Mayor Keith McDonald of Bartlett, who was in attendance,said categorically that his city was eager to follow the lead of his fellow mayors, Mike Wissman of Arlington and Wyatt Bunker of Lakeland, who endorsed the agreements Tuesday night on behalf of their municipalities. Millington and Collierville are also said to be ready to follow suit, and when the School Board convenes again Tuesday night, expectations are that agreements with those municipalities may be ready for a vote.

The situation is cloudier with Germantown, which still hopes to bargain for the retrieval of the three flagship schools — Germantown High School, Germantown Middle School, and Germantown Elementary — that SCS superintendent Dorsey Hopson has included in his projection for the unified district, going forward.

David Pickler, who represents Germantown on the SCS board, voted along his colleagues to support the agreements with Arlington and Lakeland, at least partly in hopes that the technical formulas put forth in them would apply as well to Germantown, forming the basis for his city’s hopes to keep the three flagship schools within the forthcoming Germantown Municipal School District.

Pickler said he would resolutely oppose any effort by SCS to impose anything other than a pro-rated arrangement with Germantown consistent with the template now established. He acknowledged that agreement between SCS and Germantown might not be an immediate thing.

For a variety of reasons, both political and legalistic, the agreements approved Tuesday night do not posit a direct sale per se of school properties by SCS to Arlington and Lakeland, but rather the free deeding over of the school properties in return for specific financial liabilities on the municipalities’ part regarding pensions and OPEBs (Other Post-Employment Benefits) accruing to SCS.

However reckoned, these costs come out to a value of ten cents or somewhat higher on every dollar’s worth of school-property value in Arlington and Lakeland. Calculated on the basis of Arlington’s four public schools and Lakeland’s one, the payments expected of Arlington are $333,333 each year annually for 12 years, or $4 million, and for Lakeland of $56,337 annually for 12 years, or $676,744.

Consistent with the formulas adopted, the board took four votes, one each for transferring school properties to both Arlington and Lakeland, and another two votes on behalf of identical agreements with the two municipalities, the thrust of which is to saddle the municipalities with responsibility to keep faith under penalty of the properties’ reversion to SCS ownership.

The agreements with Arlington and Lakeland, apparently soon to be embraced by Bartlett, Millington, and Collierville, clearly involved a good deal of bargaining.

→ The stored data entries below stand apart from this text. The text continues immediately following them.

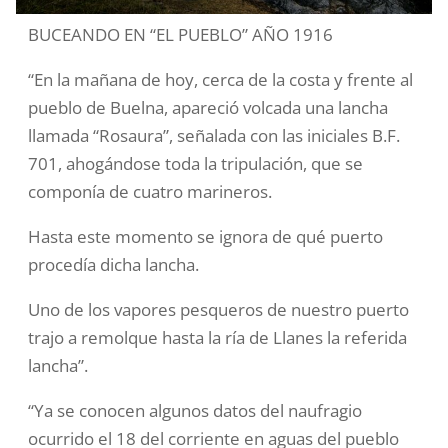
BUCEANDO EN “EL PUEBLO”
AÑO 1916
“En la mañana de hoy, cerca de la costa y frente al
pueblo de Buelna, apareció volcada una lancha
llamada “Rosaura”, señalada con las iniciales B.F.
701, ahogándose toda la tripulación, que se
componía de cuatro marineros.
Hasta este momento se ignora de qué puerto
procedía dicha lancha.
Uno de los vapores pesqueros de nuestro puerto
trajo a remolque hasta la ría de Llanes la referida
lancha”.
“Ya se conocen algunos datos del naufragio
ocurrido el 18 del corriente en aguas del pueblo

Board member Teresa Jones, who represents an inner city district, said she began by wanting “the kitchen sink” from the suburbs but came to understand the need for compromise. David Reaves of suburban Bartlett said it was “time to end this battle” — one which began almost three years ago, when the old Memphis City Schools board voted to surrender the MCS charter, forcing the city-county school merger which the county’s six incorporated suburbs sought independence from.

There was something “bittersweet” about the pending resolution of the three-year controversy, said board chairman Kevin Woods, but the second part of that term seemed the operative one for almost everybody Tuesday night.

By prior arrangement, the Shelby County Commission, chief among remaining litigants in contention with the suburbs, will meet Thursday for its own vote on removing Arlington and Lakeland from the scope of its lawsuit.

The same process will undoubtedly be followed in turn for each suburb that accedes to the now-established template for agreement, though the status of Germantown remains uncertain and hard to predict. Pickler acknowledged that quick agreement between Germantown and SCS is “not likely.”